Une proposition de loi entend accélérer la rénovation énergétique des logements. Est-ce faisable au moment où le gouvernement entend raboter de plusieurs centaines de milliers d’euros « Ma Prime Rénov » ?
Le secteur du bâtiment reste un des principaux responsables des émissions de gaz à effet de serre. Or nous devons tenir l’objectif d’atteindre une neutralité carbone d’ici 2040. Aujourd’hui, beaucoup de rénovations sont partielles, alors qu’il faut des rénovations globales. Nous proposons un mode de financement radicalement nouveau. Le reste à charge au moment des travaux demeure un frein, la façon de le lever est de faire en sorte qu’il n’y ait rien à débourser lors de ces travaux.
Au Sénat, le gouvernement enchaîne les amendements de dernière minute pour imposer des coupes budgétaires. Est-ce que cela vous semble conforme à la non-censure que vous avez accordée à l’exécutif ?
La non-censure n’a valu que pour la première motion. C’est une mise à l’épreuve de la négociation en cours, le gouvernement est sous surveillance. Nous continuons d’exiger le rétablissement d’un certain nombre de crédits, et notamment les investissements dans la transition écologique.
Ne craignez-vous pas, en fin de compte, d’avoir seulement permis au gouvernement de gagner du temps, et de vous retrouver sans avancées majeures à faire valoir à gauche ?
Non. De premières avancées sont bien là, la discussion se poursuit pour le budget… Et la censure reste sur la table. Certains, sur notre gauche, considèrent que nous n’avons rien obtenu. D’autres, sur notre droite, que le gouvernement aurait trop lâché.
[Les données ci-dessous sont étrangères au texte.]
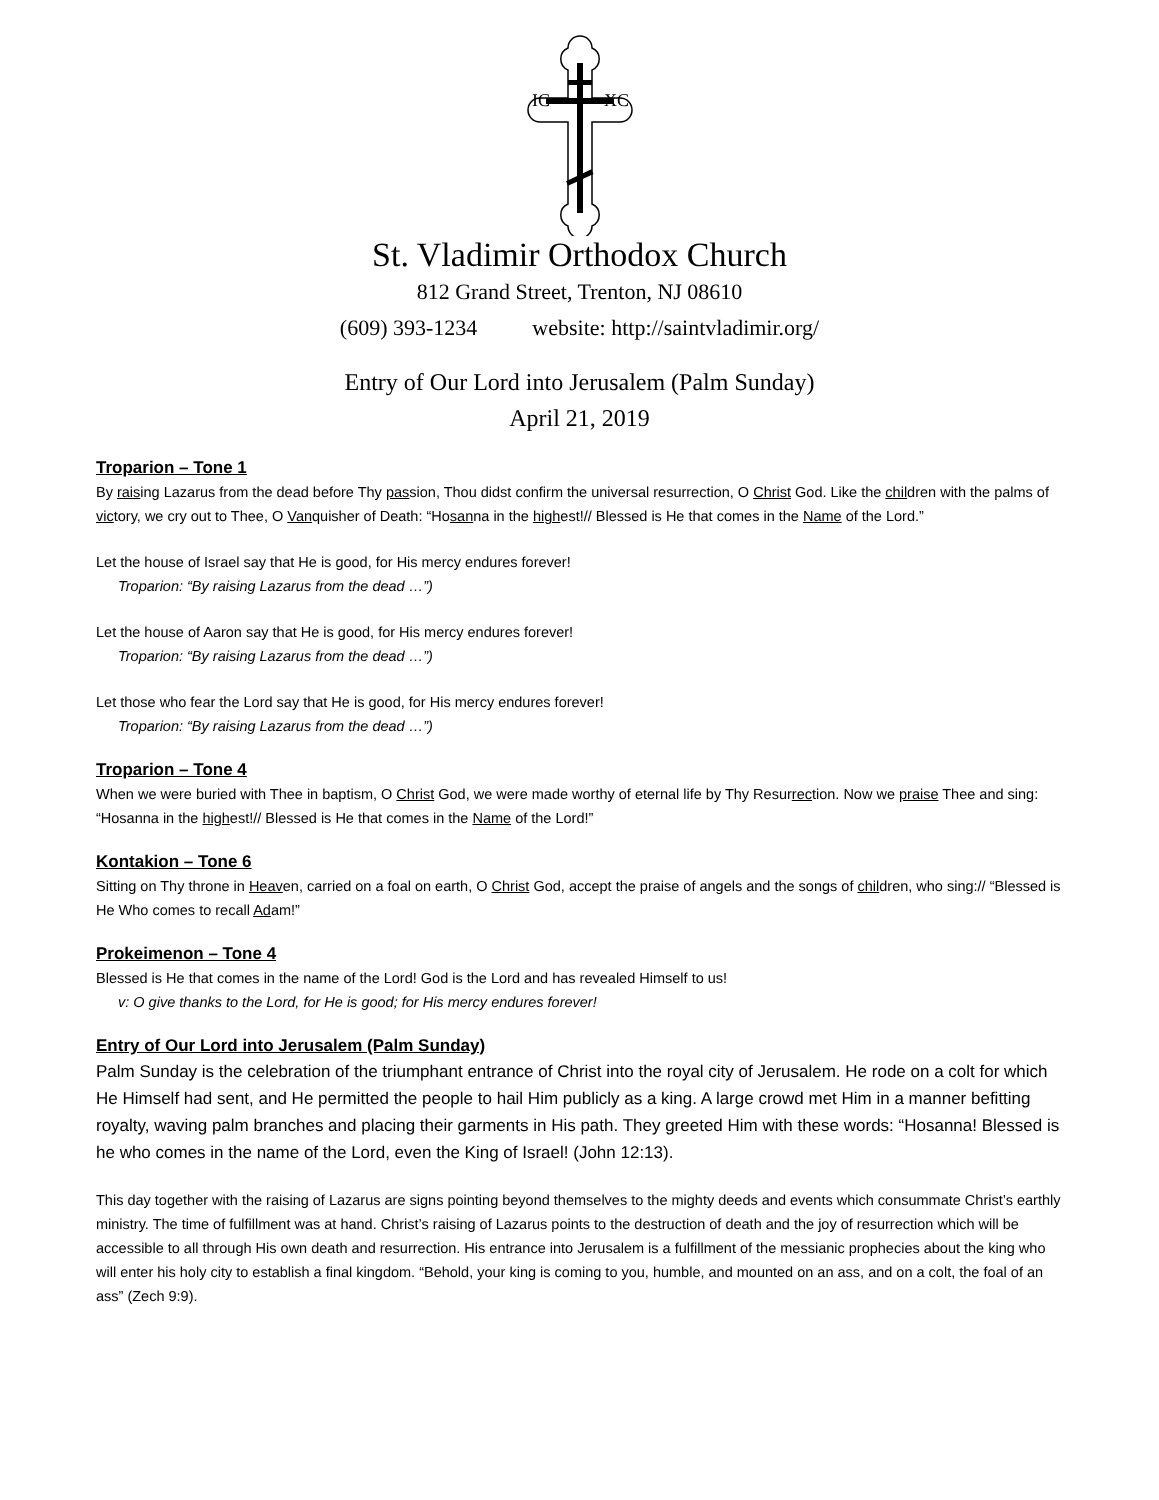IC
XC
St. Vladimir Orthodox Church
812 Grand Street, Trenton, NJ 08610
(609) 393-1234 website: http://saintvladimir.org/
Entry of Our Lord into Jerusalem (Palm Sunday)
April 21, 2019
Troparion – Tone 1
By raising Lazarus from the dead before Thy passion, Thou didst confirm the universal resurrection, O Christ God. Like the children with the palms of victory, we cry out to Thee, O Vanquisher of Death: “Hosanna in the highest!// Blessed is He that comes in the Name of the Lord.”
Let the house of Israel say that He is good, for His mercy endures forever!
Troparion: “By raising Lazarus from the dead …”)
Let the house of Aaron say that He is good, for His mercy endures forever!
Troparion: “By raising Lazarus from the dead …”)
Let those who fear the Lord say that He is good, for His mercy endures forever!
Troparion: “By raising Lazarus from the dead …”)
Troparion – Tone 4
When we were buried with Thee in baptism, O Christ God, we were made worthy of eternal life by Thy Resurrection. Now we praise Thee and sing: “Hosanna in the highest!// Blessed is He that comes in the Name of the Lord!”
Kontakion – Tone 6
Sitting on Thy throne in Heaven, carried on a foal on earth, O Christ God, accept the praise of angels and the songs of children, who sing:// “Blessed is He Who comes to recall Adam!”
Prokeimenon – Tone 4
Blessed is He that comes in the name of the Lord! God is the Lord and has revealed Himself to us!
v: O give thanks to the Lord, for He is good; for His mercy endures forever!
Entry of Our Lord into Jerusalem (Palm Sunday)
Palm Sunday is the celebration of the triumphant entrance of Christ into the royal city of Jerusalem. He rode on a colt for which He Himself had sent, and He permitted the people to hail Him publicly as a king. A large crowd met Him in a manner befitting royalty, waving palm branches and placing their garments in His path. They greeted Him with these words: “Hosanna! Blessed is he who comes in the name of the Lord, even the King of Israel! (John 12:13).
This day together with the raising of Lazarus are signs pointing beyond themselves to the mighty deeds and events which consummate Christ’s earthly ministry. The time of fulfillment was at hand. Christ’s raising of Lazarus points to the destruction of death and the joy of resurrection which will be accessible to all through His own death and resurrection. His entrance into Jerusalem is a fulfillment of the messianic prophecies about the king who will enter his holy city to establish a final kingdom. “Behold, your king is coming to you, humble, and mounted on an ass, and on a colt, the foal of an ass” (Zech 9:9).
La réalité, c’est qu’on a voulu défendre ceux qui ont à se battre contre la fermeture de classes ou qui ont toutes les difficultés à avoir des remplaçants dans l’Éducation nationale. On a obtenu l’annulation des 4 000 suppressions de postes. Pour ceux qui travaillent à l’hôpital, nous avons obtenu une augmentation du budget. On peut considérer que ce n’est pas assez, et c’est mon cas, mais ça constitue quand même une avancée. Lorsque le pouvoir d’achat des Français est attaqué, nous devions être vigilants pour que la taxe sur l’électricité ne revienne pas. Nous continuons de nous bagarrer. Le seul objectif est d’être utile aux Français.